━━ The input ━━
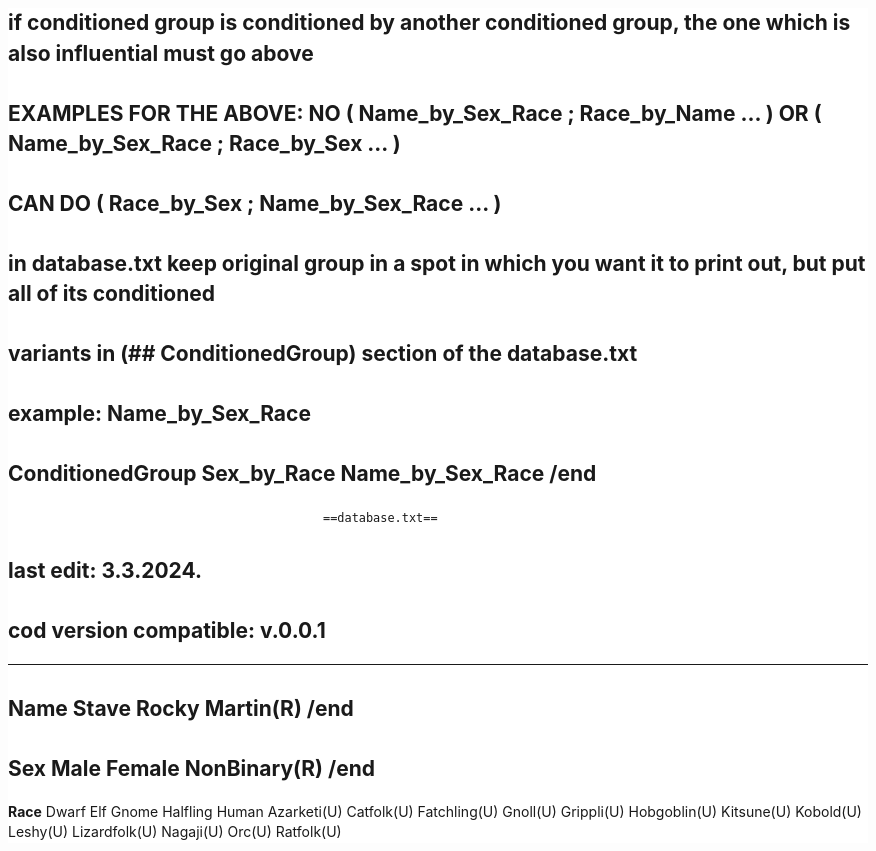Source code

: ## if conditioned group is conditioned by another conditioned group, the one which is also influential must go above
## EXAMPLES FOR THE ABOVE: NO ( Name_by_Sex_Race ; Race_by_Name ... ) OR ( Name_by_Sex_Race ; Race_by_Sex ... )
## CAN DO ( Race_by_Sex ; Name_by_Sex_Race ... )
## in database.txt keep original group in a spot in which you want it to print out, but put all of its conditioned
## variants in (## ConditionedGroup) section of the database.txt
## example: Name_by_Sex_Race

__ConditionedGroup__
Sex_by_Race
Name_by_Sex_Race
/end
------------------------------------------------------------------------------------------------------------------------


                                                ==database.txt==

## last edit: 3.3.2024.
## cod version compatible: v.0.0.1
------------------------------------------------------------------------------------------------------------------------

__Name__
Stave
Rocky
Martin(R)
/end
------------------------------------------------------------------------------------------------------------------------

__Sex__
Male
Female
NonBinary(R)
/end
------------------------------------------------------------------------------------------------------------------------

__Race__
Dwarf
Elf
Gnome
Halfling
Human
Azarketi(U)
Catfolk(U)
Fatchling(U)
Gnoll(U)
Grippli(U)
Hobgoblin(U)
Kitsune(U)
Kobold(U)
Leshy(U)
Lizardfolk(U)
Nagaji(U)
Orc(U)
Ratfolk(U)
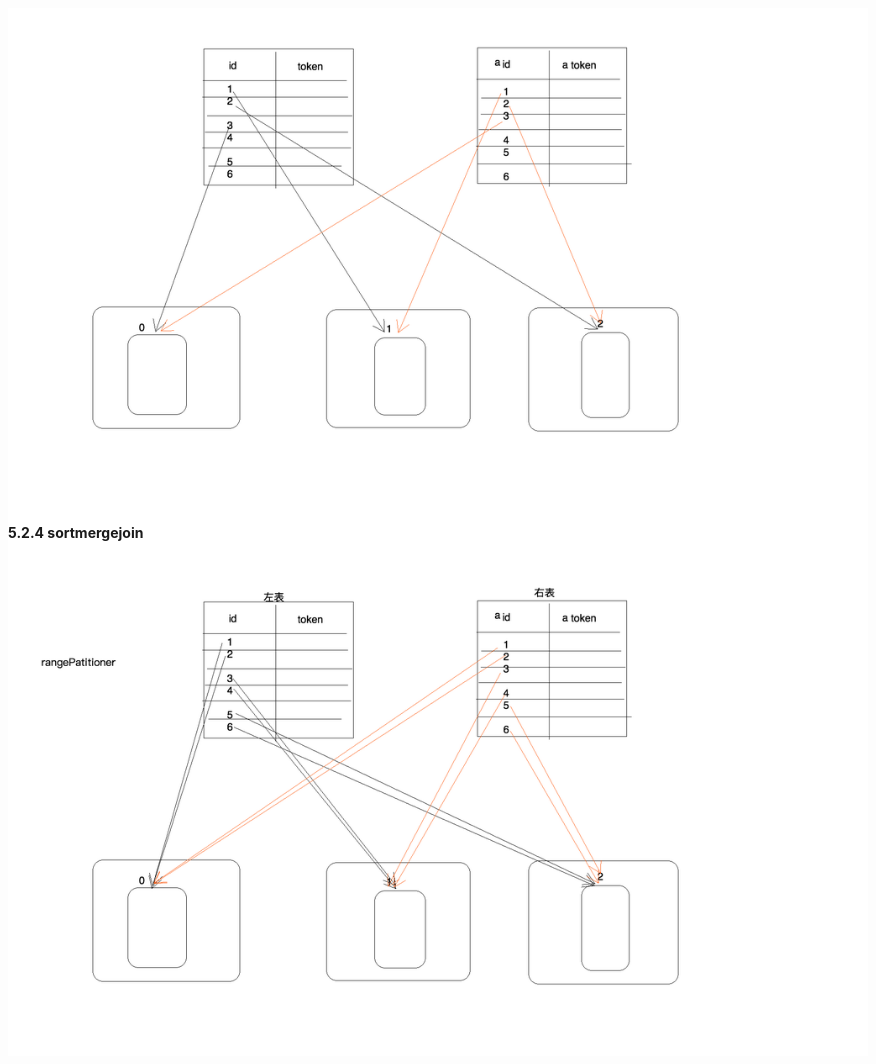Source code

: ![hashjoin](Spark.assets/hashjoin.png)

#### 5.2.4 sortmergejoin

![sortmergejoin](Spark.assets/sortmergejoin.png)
━━━
→ **Task instructions**
In the copy, every entry must appear exactly as written, and no picture may appear.

→ **Task result**
Source code

: ## if conditioned group is conditioned by another conditioned group, the one which is also influential must go above
## EXAMPLES FOR THE ABOVE: NO ( Name_by_Sex_Race ; Race_by_Name ... ) OR ( Name_by_Sex_Race ; Race_by_Sex ... )
## CAN DO ( Race_by_Sex ; Name_by_Sex_Race ... )
## in database.txt keep original group in a spot in which you want it to print out, but put all of its conditioned
## variants in (## ConditionedGroup) section of the database.txt
## example: Name_by_Sex_Race

__ConditionedGroup__
Sex_by_Race
Name_by_Sex_Race
/end
------------------------------------------------------------------------------------------------------------------------


                                                ==database.txt==

## last edit: 3.3.2024.
## cod version compatible: v.0.0.1
------------------------------------------------------------------------------------------------------------------------

__Name__
Stave
Rocky
Martin(R)
/end
------------------------------------------------------------------------------------------------------------------------

__Sex__
Male
Female
NonBinary(R)
/end
------------------------------------------------------------------------------------------------------------------------

__Race__
Dwarf
Elf
Gnome
Halfling
Human
Azarketi(U)
Catfolk(U)
Fatchling(U)
Gnoll(U)
Grippli(U)
Hobgoblin(U)
Kitsune(U)
Kobold(U)
Leshy(U)
Lizardfolk(U)
Nagaji(U)
Orc(U)
Ratfolk(U)
Source code

: ![hashjoin](Spark.assets/hashjoin.png)

#### 5.2.4 sortmergejoin

![sortmergejoin](Spark.assets/sortmergejoin.png)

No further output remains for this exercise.